We have no cause to question the Government's decision last year to purchase two offshore patrol vessels for the Jamaica Defence Force (JDF) Coastguard from the Dutch shipbuilders, Damen Group.
The larger ships enhanced the JDF's capacity to scout Jamaica's expansive exclusive economic zone, as well as its maritime borders, against poachers and other criminals. It helped that Damen had two Stan Patrol 4207 class vessels in stock, so, after their kitting out, it could, within months, deliver the ships to the JDF. Further, Jamaica got a good deal. At least, that was implied. The JDF traded-in three older, Damen-built ships, which apparently was supplemented by the payment of some cash. The specifics of the arrangement, however, have not be made public.

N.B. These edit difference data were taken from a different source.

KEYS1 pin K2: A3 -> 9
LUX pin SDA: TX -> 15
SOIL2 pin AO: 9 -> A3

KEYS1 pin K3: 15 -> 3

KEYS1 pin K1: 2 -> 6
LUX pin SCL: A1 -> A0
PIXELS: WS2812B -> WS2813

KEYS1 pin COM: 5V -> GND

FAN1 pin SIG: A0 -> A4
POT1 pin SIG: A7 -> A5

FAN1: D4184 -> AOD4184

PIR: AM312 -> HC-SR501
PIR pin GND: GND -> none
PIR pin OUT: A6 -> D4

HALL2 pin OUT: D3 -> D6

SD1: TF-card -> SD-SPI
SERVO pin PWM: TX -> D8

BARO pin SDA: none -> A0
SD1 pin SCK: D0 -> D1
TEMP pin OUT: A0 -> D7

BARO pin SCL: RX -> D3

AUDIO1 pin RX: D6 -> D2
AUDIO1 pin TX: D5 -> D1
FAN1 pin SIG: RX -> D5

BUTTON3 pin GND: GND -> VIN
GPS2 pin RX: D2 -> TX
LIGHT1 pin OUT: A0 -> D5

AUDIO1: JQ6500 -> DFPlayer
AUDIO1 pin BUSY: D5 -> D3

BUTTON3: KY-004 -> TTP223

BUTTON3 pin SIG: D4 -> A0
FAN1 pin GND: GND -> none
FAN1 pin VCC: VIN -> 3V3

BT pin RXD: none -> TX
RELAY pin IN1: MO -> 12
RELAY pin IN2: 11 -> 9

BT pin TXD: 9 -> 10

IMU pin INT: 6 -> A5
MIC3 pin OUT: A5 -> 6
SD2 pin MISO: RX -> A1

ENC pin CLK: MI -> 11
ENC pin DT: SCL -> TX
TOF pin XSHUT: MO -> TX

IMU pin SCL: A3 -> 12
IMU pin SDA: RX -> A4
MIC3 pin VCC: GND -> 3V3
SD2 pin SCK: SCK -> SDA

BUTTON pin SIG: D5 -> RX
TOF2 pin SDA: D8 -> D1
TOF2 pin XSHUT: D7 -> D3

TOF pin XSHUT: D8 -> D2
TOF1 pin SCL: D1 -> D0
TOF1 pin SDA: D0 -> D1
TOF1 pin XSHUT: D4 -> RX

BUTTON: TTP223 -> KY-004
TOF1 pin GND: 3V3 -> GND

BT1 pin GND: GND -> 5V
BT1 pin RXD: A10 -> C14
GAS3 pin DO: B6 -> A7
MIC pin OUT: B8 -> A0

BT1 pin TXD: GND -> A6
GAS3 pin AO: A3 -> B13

On the off-chance that the procurement rules were broken, or someone had reason to suspect impropriety, Dirk Harrison, the contractor general, couldn't have launched and sustained an investigation into the acquisitions. For, under the existing Contractor General Act, that office is precluded from pursuing investigations in defence and security-related contracts with the prior approval of the Cabinet, acting through the Cabinet secretary.
A similar prohibition exists in the omnibus bill, now before Parliament, to create a single anti-corruption agency. We disagree not only with this provision, but the even more egregious intention to apply these powers "to any contract which the Cabinet determines ... ought to be kept confidential".
We appreciate the concerns about national security that, historically, provided the opaqueness with which the military and other security-type procurements were shrouded. But the murkiness of these arrangements had a negative consequence: it bred corruption, for which military and security procurement is globally notorious.
Indeed, this is a matter that is increasingly getting attention from anti-corruption agencies and the world's governments. For instance, in a report on the matter last year, Transparency International urged governments to "review procurement processes and implement systems that increase transparency" in the defence/security procurement regimes.
The default positions of governments tend to be in favour of secrecy, but we believe to be quite feasible to be transparent about procurement deals without undermining national security. In the event of overriding national security concerns, it ought not to be merely asserted by the Cabinet, but ought to be subject to objective tests, captured in the language of the law. In the event, the refashioned integrity investigator and the Integrity Commission disagree with a ruling of the Cabinet, that should be challengeable before a judge in chambers or a panel of judges sitting in camera.
On the other hand, Clause 50 (2) (c) giving the Cabinet the power to designate any old contract secret - regardless of its absence of relationship to national security - ought to be excised fully and forthwith. It is a provision that provides with an unfettered right to be corrupt. They need only apply a 'No Investigation' seal to a contract.
We are especially sensitive to this matter in the face of last year's J$600-million election-eve award of verge cleaning and road repair contracts into which the Cabinet vulgarly inserted itself, determining which firms were to be engaged in what region.
Whether taxpayers got value for their money remains unclear. The arrangement, in which ministers may have helped to determine who supped at the trough, had far more than a whiff of partisan, vote-buying vulgarity. We know it happened because the contractor general could investigate.